# The problem
Copy the data exactly, starting at the line that contains "volgende cursus" and ending at the last line of the data.

# Data
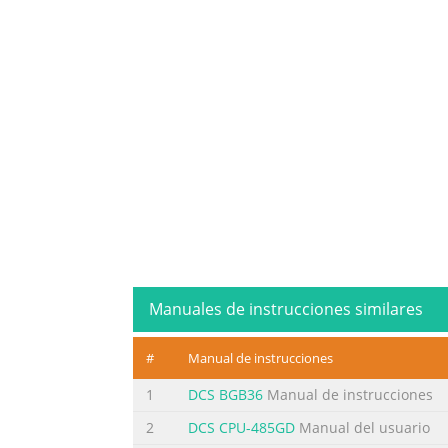
Manuales de instrucciones similares
#
Manual de instrucciones
1
DCS BGB36
Manual de instrucciones
2
DCS CPU-485GD
Manual del usuario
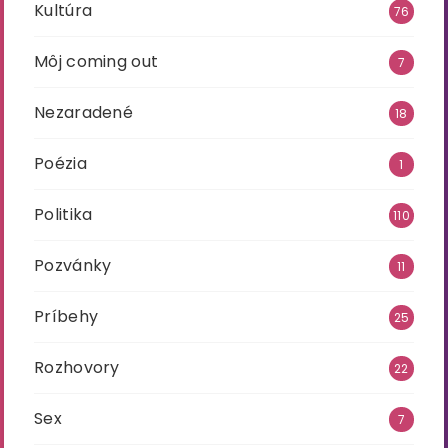
Kultúra
76
Môj coming out
7
Nezaradené
18
Poézia
1
Politika
110
Pozvánky
11
Príbehy
25
Rozhovory
22
Sex
7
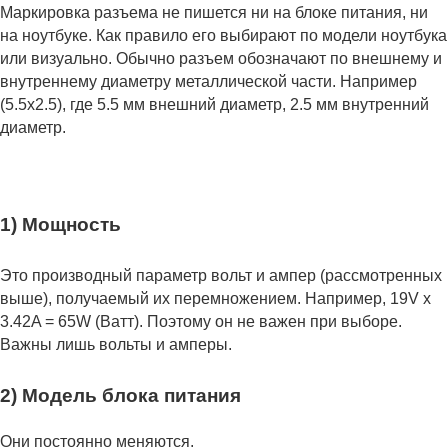
Маркировка разъема не пишется ни на блоке питания, ни
на ноутбуке. Как правило его выбирают по модели ноутбука
или визуально. Обычно разъем обозначают по внешнему и
внутреннему диаметру металлической части. Например
(5.5x2.5), где 5.5 мм внешний диаметр, 2.5 мм внутренний
диаметр.
1) Мощность
Это производный параметр вольт и ампер (рассмотренных
выше), получаемый их перемножением. Например, 19V x
3.42A = 65W (Ватт). Поэтому он не важен при выборе.
Важны лишь вольты и амперы.
2) Модель блока питания
Они постоянно меняются.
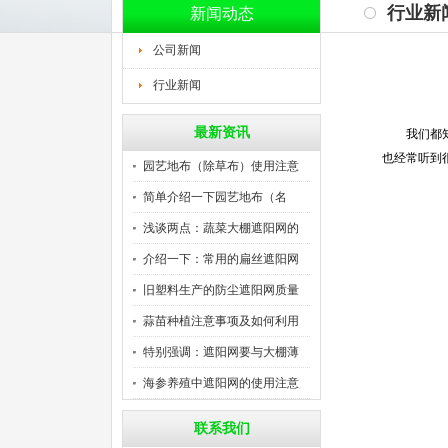
行业新
新闻动态
公司新闻
行业新闻
最新资讯
我们都知道
也经常听到
园艺地布（除草布）使用注意
事
简单介绍一下园艺地布（名
称、
浅谈两点：蔬菜大棚遮阳网的
作
介绍一下：常用的扁丝遮阳网
规
旧塑料生产的防尘遮阳网质量
怎
蒜苗种植注意事项及如何利用
大
特别强调：遮阳网要与大棚薄
膜
海参养殖中遮阳网的使用注意
事
联系我们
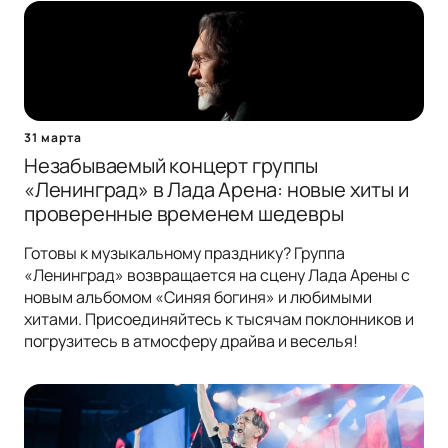
31 марта
Незабываемый концерт группы
«Ленинград» в Лада Арена: новые хиты и
проверенные временем шедевры
Готовы к музыкальному празднику? Группа
«Ленинград» возвращается на сцену Лада Арены с
новым альбомом «Синяя богиня» и любимыми
хитами. Присоединяйтесь к тысячам поклонников и
погрузитесь в атмосферу драйва и веселья!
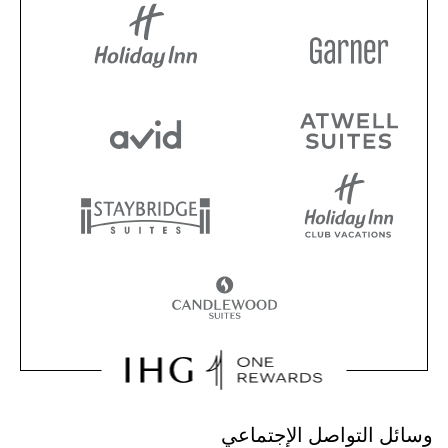
وسائل التواصل الإجتماعي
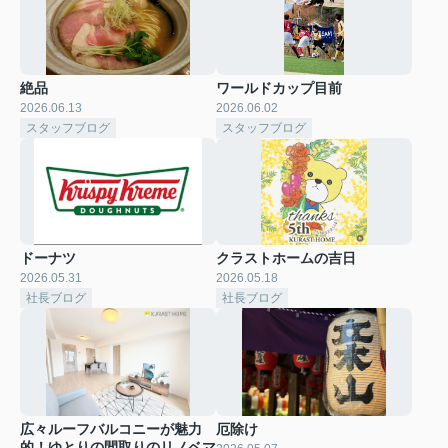
絶品
ワールドカップ目前
2026.06.13
2026.06.02
スタッフブログ
スタッフブログ
ドーナツ
クラストホームの吉日
2026.05.31
2026.05.18
社長ブログ
社長ブログ
広々ルーフバルコニーが魅力
厄除け
的！ゆとりの間取りのリノベマ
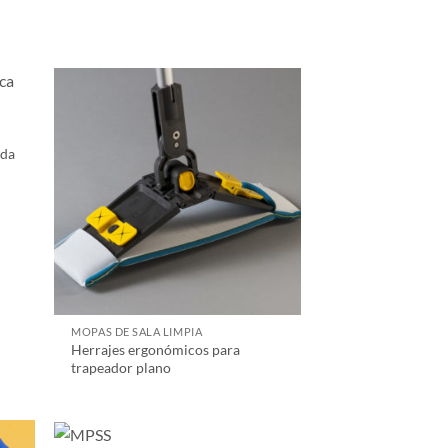
rda
MOPAS DE SALA LIMPIA
Herrajes ergonómicos para
trapeador plano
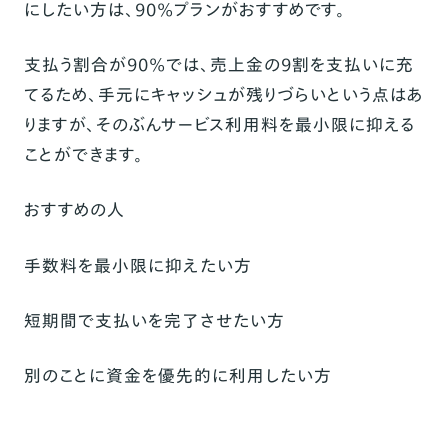
にしたい方は、90%プランがおすすめ
です。
支払う割合が90%では、売上金の9割を支払いに充
てるため、手元にキャッシュが残りづらいという点はあ
りますが、そのぶんサービス利用料を最小限に抑える
ことができます。
おすすめの人
手数料を最小限に抑えたい方
短期間で支払いを完了させたい方
別のことに資金を優先的に利用したい方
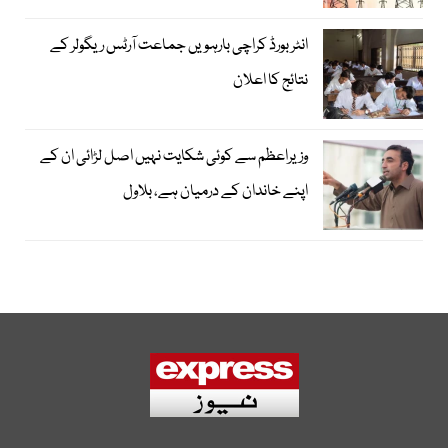
انٹر بورڈ کراچی بارہویں جماعت آرٹس ریگولر کے
نتائج کا اعلان
وزیراعظم سے کوئی شکایت نہیں اصل لڑائی ان کے
اپنے خاندان کے درمیان ہے، بلاول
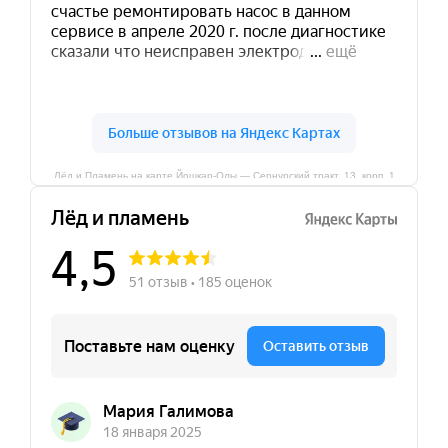
Лёд и Пламень на карте Йошкар‑Олы — Сернурский тракт, 13, корп. 1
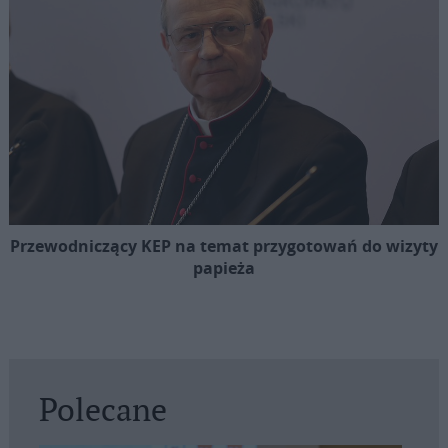
Przewodniczący KEP na temat przygotowań do wizyty
papieża
Polecane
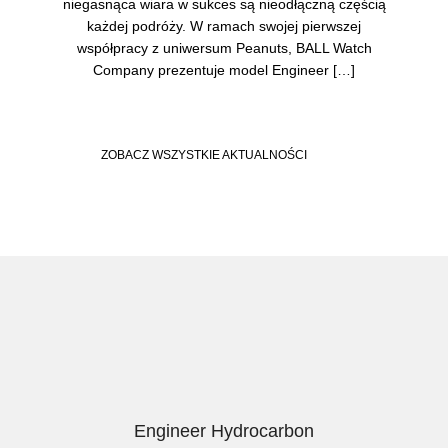
niegasnąca wiara w sukces są nieodłączną częścią
każdej podróży. W ramach swojej pierwszej
współpracy z uniwersum Peanuts, BALL Watch
Company prezentuje model Engineer […]
ZOBACZ WSZYSTKIE AKTUALNOŚCI
Engineer Hydrocarbon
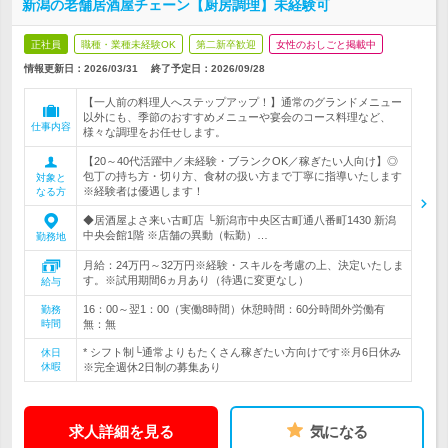
新潟の老舗居酒屋チェーン【厨房調理】未経験可
正社員
職種・業種未経験OK
第二新卒歓迎
女性のおしごと掲載中
情報更新日：2026/03/31
終了予定日：
2026/09/28
【一人前の料理人へステップアップ！】通常のグランドメニュー
以外にも、季節のおすすめメニューや宴会のコース料理など、
仕事内容
様々な調理をお任せします。
【20～40代活躍中／未経験・ブランクOK／稼ぎたい人向け】◎
包丁の持ち方・切り方、食材の扱い方まで丁寧に指導いたします
対象と
※経験者は優遇します！
なる方
◆居酒屋よさ来い古町店 └新潟市中央区古町通八番町1430 新潟
中央会館1階 ※店舗の異動（転勤）…
勤務地
月給：24万円～32万円※経験・スキルを考慮の上、決定いたしま
す。※試用期間6ヵ月あり（待遇に変更なし）
給与
16：00～翌1：00（実働8時間）休憩時間：60分時間外労働有
勤務
時間
無：無
* シフト制└通常よりもたくさん稼ぎたい方向けです※月6日休み
休日
休暇
※完全週休2日制の募集あり
求人詳細を見る
気になる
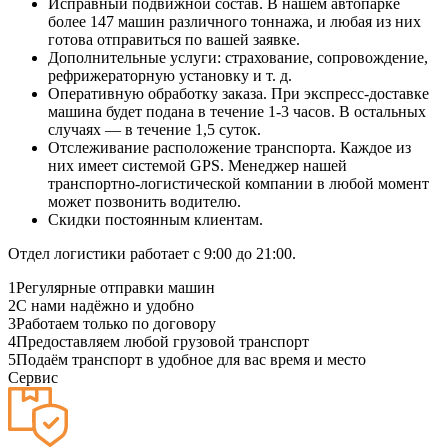
Исправный подвижной состав. В нашем автопарке
более 147 машин различного тоннажа, и любая из них
готова отправиться по вашей заявке.
Дополнительные услуги: страхование, сопровождение,
рефрижераторную установку и т. д.
Оперативную обработку заказа. При экспресс-доставке
машина будет подана в течение 1-3 часов. В остальных
случаях — в течение 1,5 суток.
Отслеживание расположение транспорта. Каждое из
них имеет системой GPS. Менеджер нашей
транспортно-логистической компании в любой момент
может позвонить водителю.
Скидки постоянным клиентам.
Отдел логистики работает с 9:00 до 21:00.
1
Регулярные отправки машин
2
С нами надёжно и удобно
3
Работаем только по договору
4
Предоставляем любой грузовой транспорт
5
Подаём транспорт в удобное для вас время и место
Сервис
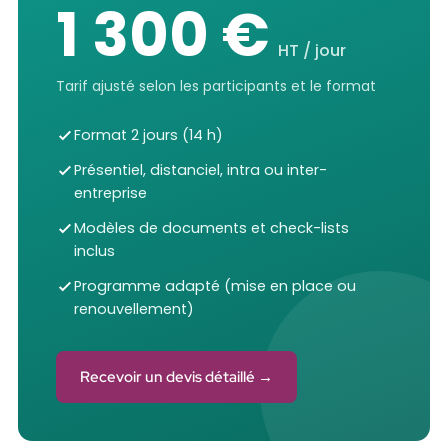
1 300 €
HT / jour
Tarif ajusté selon les participants et le format
Format 2 jours (14 h)
Présentiel, distanciel, intra ou inter-
entreprise
Modèles de documents et check-lists
inclus
Programme adapté (mise en place ou
renouvellement)
Recevoir un devis détaillé →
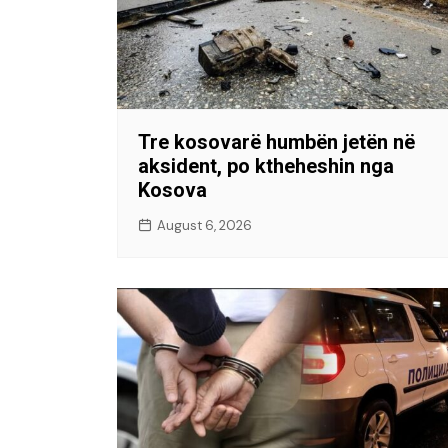
Tre kosovarë humbën jetën në
aksident, po ktheheshin nga
Kosova
August 6, 2026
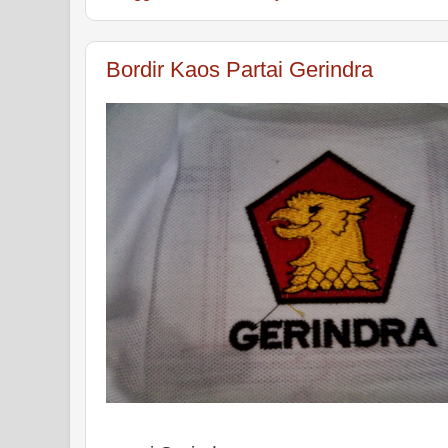
Bordir Kaos Partai Gerindra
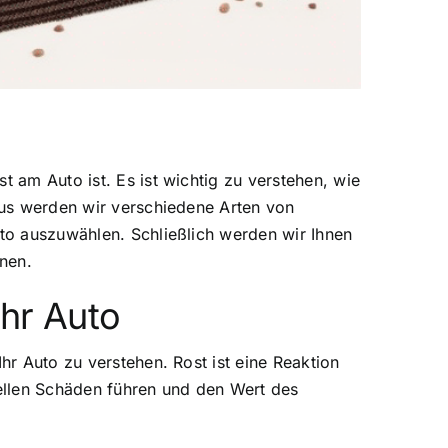
t am Auto ist. Es ist wichtig zu verstehen, wie
naus werden wir verschiedene Arten von
uto auszuwählen. Schließlich werden wir Ihnen
nnen.
Ihr Auto
hr Auto zu verstehen. Rost ist eine Reaktion
rellen Schäden führen und den Wert des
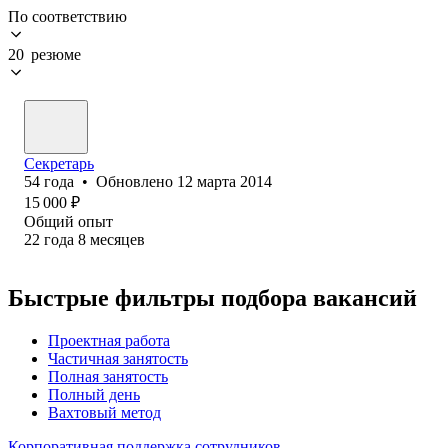
По соответствию
20 резюме
Секретарь
54
года
•
Обновлено
12 марта 2014
15 000
₽
Общий опыт
22
года
8
месяцев
Быстрые фильтры подбора вакансий
Проектная работа
Частичная занятость
Полная занятость
Полный день
Вахтовый метод
Корпоративная поддержка сотрудников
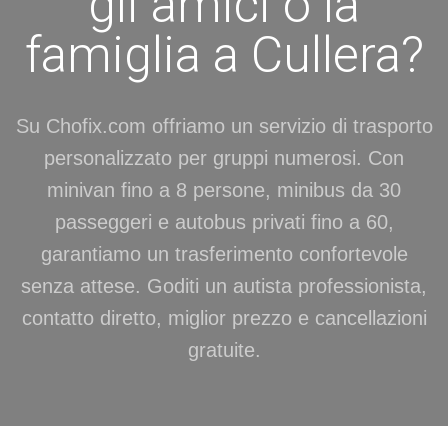
gli amici o la
famiglia a Cullera?
Su Chofix.com offriamo un servizio di trasporto
personalizzato per gruppi numerosi. Con
minivan fino a 8 persone, minibus da 30
passeggeri e autobus privati fino a 60,
garantiamo un trasferimento confortevole
senza attese. Goditi un autista professionista,
contatto diretto, miglior prezzo e cancellazioni
gratuite.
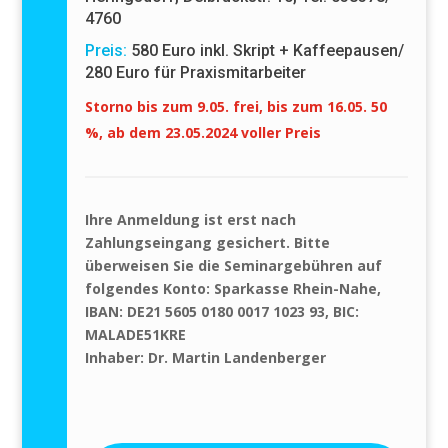
4760
Preis:
580 Euro inkl. Skript + Kaffeepausen/
280 Euro für Praxismitarbeiter
Storno
bis zum 9.05. frei, bis zum 16.05. 50
%, ab dem 23.05.2024 voller Preis
Ihre Anmeldung ist erst nach
Zahlungseingang gesichert.
Bitte
überweisen Sie die Seminargebühren auf
folgendes Konto:
Sparkasse Rhein-Nahe,
IBAN: DE21 5605 0180 0017 1023 93, BIC:
MALADE51KRE
Inhaber: Dr. Martin Landenberger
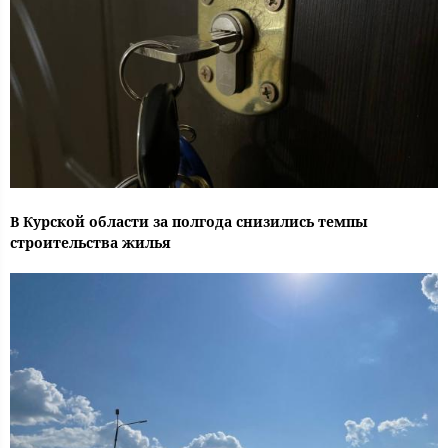
В Курской области за полгода снизились темпы
строительства жилья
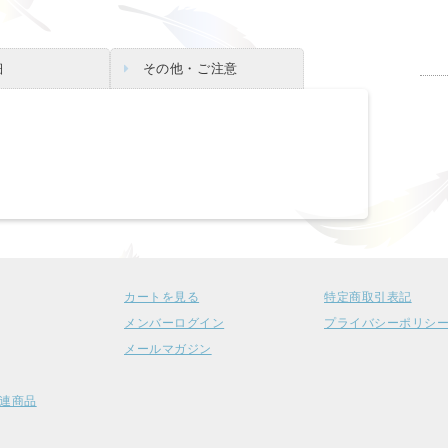
細
その他・ご注意
カートを見る
特定商取引表記
メンバーログイン
プライバシーポリシ
メールマガジン
連商品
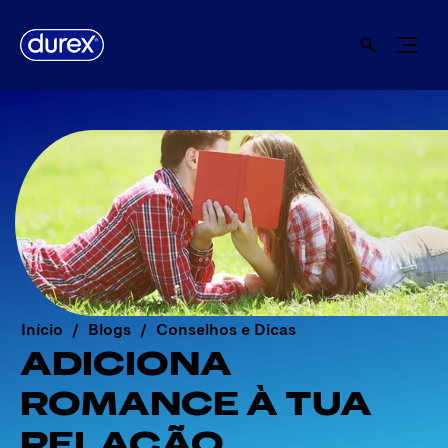
Início
Blogs
Conselhos e Dicas
ADICIONA
ROMANCE À TUA
RELAÇÃO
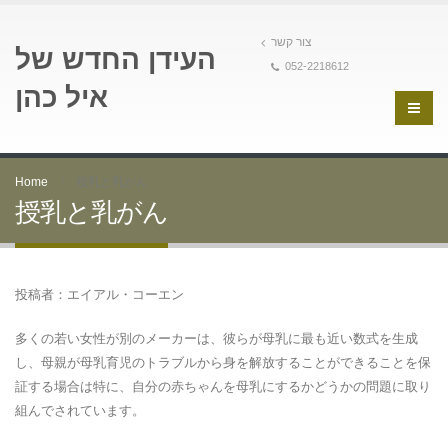
צור קשר
העידן החדש של
052-2218612
איל כהן
Home
授乳と乳がん
授乳と乳がん
投稿者：エイアル・コーエン
多くの若い女性が別のメーカーは、彼らが母乳に最も近い数式を生成
し、母親が母乳育児のトラブルから身を解放することができることを保
証する場合は特に、自分の赤ちゃんを母乳にするかどうかの問題に取り
組んでされています。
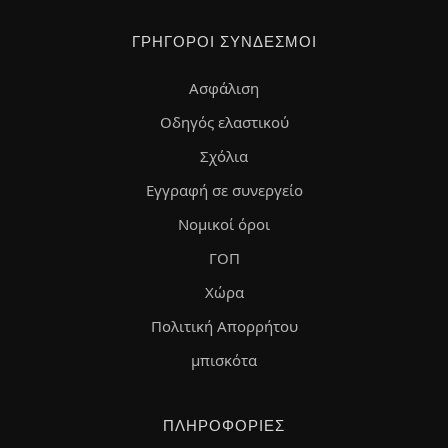
ΓΡΉΓΟΡΟΙ ΣΎΝΔΕΣΜΟΙ
Ασφάλιση
Οδηγός ελαστικού
Σχόλια
Εγγραφή σε συνεργείο
Νομικοί όροι
ΓΟΠ
Χώρα
Πολιτική Απορρήτου
μπισκότα
ΠΛΗΡΟΦΟΡΊΕΣ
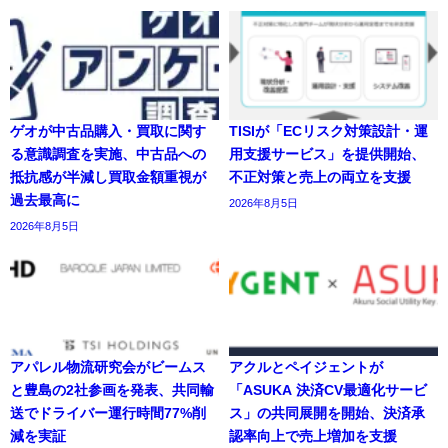
ゲオが中古品購入・買取に関す
TISIが「ECリスク対策設計・運
る意識調査を実施、中古品への
用支援サービス」を提供開始、
抵抗感が半減し買取金額重視が
不正対策と売上の両立を支援
過去最高に
2026年8月5日
2026年8月5日
アパレル物流研究会がビームス
アクルとペイジェントが
と豊島の2社参画を発表、共同輸
「ASUKA 決済CV最適化サービ
送でドライバー運行時間77%削
ス」の共同展開を開始、決済承
減を実証
認率向上で売上増加を支援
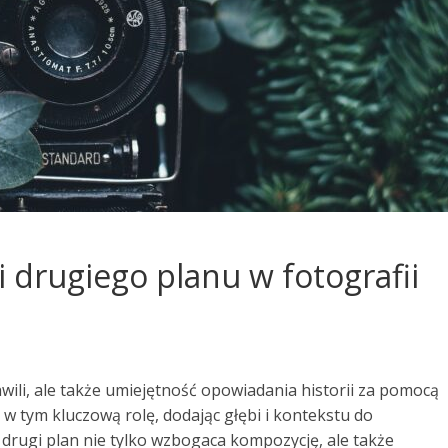
ki drugiego planu w fotografii
hwili, ale także umiejętność opowiadania historii za pomocą
 tym kluczową rolę, dodając głębi i kontekstu do
drugi plan nie tylko wzbogaca kompozycję, ale także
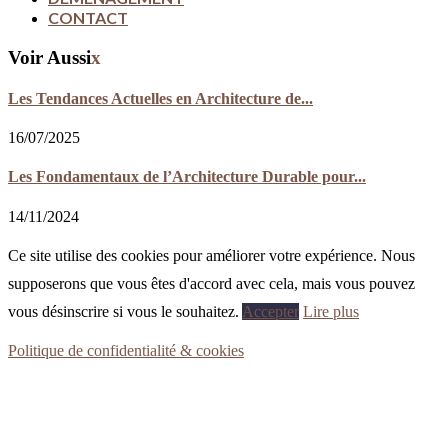
CONTACT
Voir Aussi
x
Les Tendances Actuelles en Architecture de...
16/07/2025
Les Fondamentaux de l’Architecture Durable pour...
14/11/2024
Ce site utilise des cookies pour améliorer votre expérience. Nous
supposerons que vous êtes d'accord avec cela, mais vous pouvez
vous désinscrire si vous le souhaitez.
Accepter
Lire plus
Politique de confidentialité & cookies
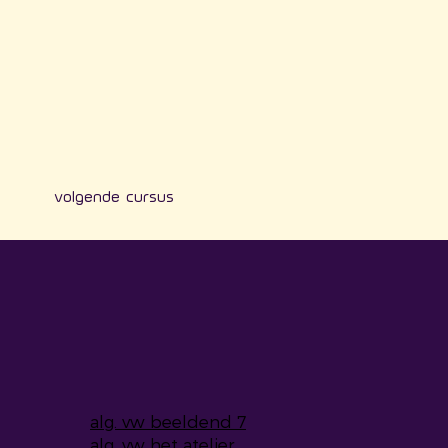
volgende cursus
alg. vw beeldend 7
alg. vw het atelier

# Response area
volgende cursus
alg. vw beeldend 7
alg. vw het atelier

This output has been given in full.